Leíamos,
en estos días pasados, el famoso relato
evangélico de Cristo y el centurión romano, aquél que le dice esas palabras que
repetimos en la Santa Misa antes de tomar la comunión: Señor, no soy digno de que entres en mi casa, pero una palabra tuya
bastará para sanarme. Veamos, como siempre, antes de comentar el pasaje, el texto griego:
καὶ ἀποκριθεὶς ὁ ἑκατόνταρχος ἔφη, Κύριε, οὐκ εἰμὶ ἱκανὸς ἵνα μου ὑπὸ τὴν στέγην εἰσέλθῃς· ἀλλὰ μόνον εἰπὲ λόγῳ, καὶ ἰαθήσεται ὁ παῖς μου.

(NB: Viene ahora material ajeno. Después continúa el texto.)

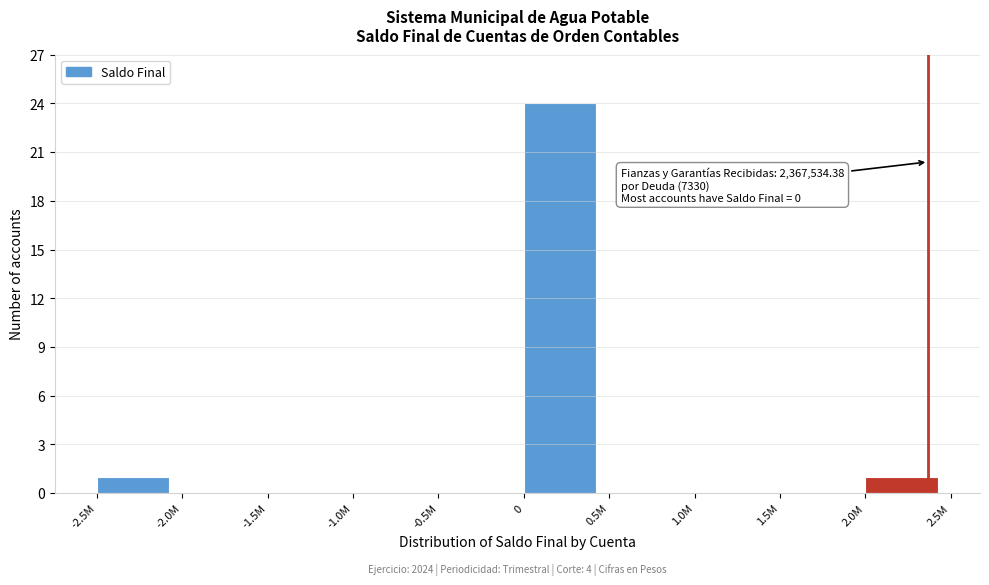

Reading right to left, list all the values displayed in this chart.

2.0M=1	1.5M=0	1.0M=0	0.5M=0	0=24	-0.5M=0	-1.0M=0	-1.5M=0	-2.0M=0	-2.5M=1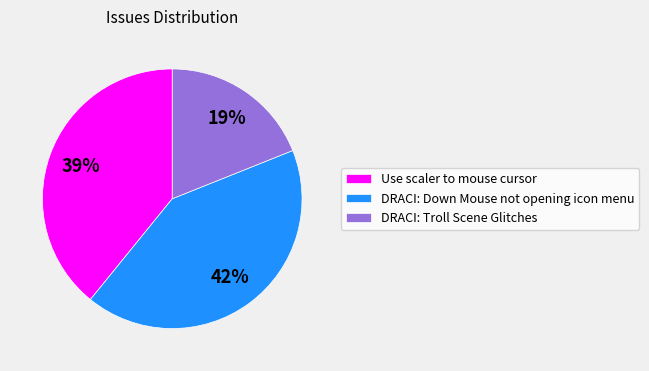

What is the largest slice in the pie chart?

DRACI: Down Mouse not opening icon menu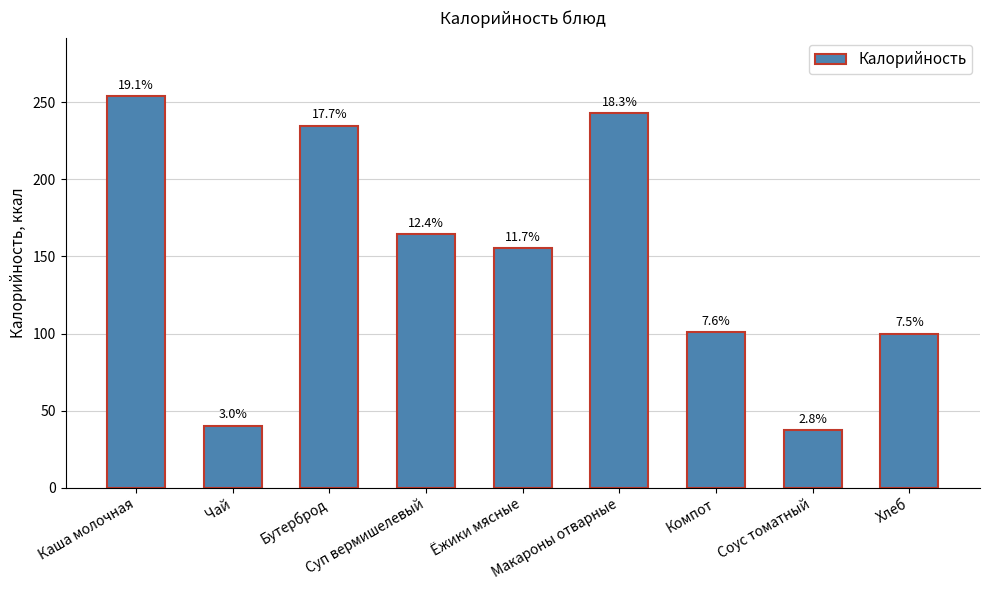

The value at Макароны отварные is 243.0. True or false?

True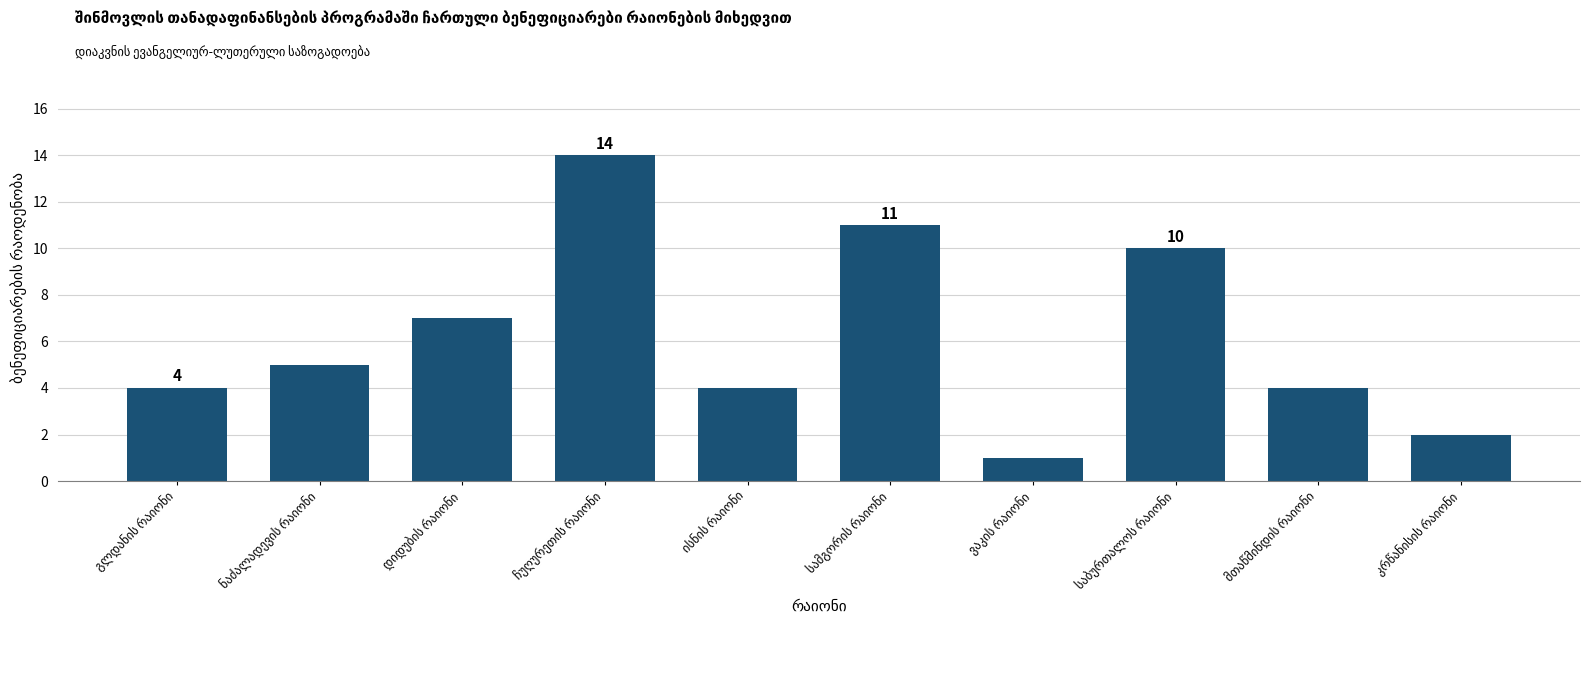

What is the average value?

6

Me gustaría hacer hincapié en el
adjetivo ἱκανὸς que la
vulgata latina traduce por dignus y
que como digno ha pasado al castellano. Efectivamente, la traducción es muy
buena, pero deja escapar un matiz que sí que recoge de manera plena el adjetivo
griego: el centurión no sólo no es digno porque considera a Jesús alguien por
encima de él en el orden religioso aunque sean de diferentes religiones, sino
porque – y ahí es donde el adjetivo griego es más preciso pues significa “capaz”-
un pagano no podía recibir a un judío en su casa. De ahí que el centurión se
considere “incapaz” de recibir a Cristo pues, hombre conocedor de la religión
de los judíos, sabía que no podía albergar en su casa a un judío y, mucho
menos, a un judío como Cristo del que le había llegado la fama de su vida
apostólica y de “hacedor de milagros”. (El acercarse a Cristo buscando su vida,
su palabra y su Cruz vino después; lo
primero, fue lo “pragmático” de sus curaciones. Y también la incomprensión
hasta de sus propios discípulos, eso que algunos autores llaman “la segunda
pasión de Cristo”. Pero eso ya es otra historia y a cada día bástale su afán.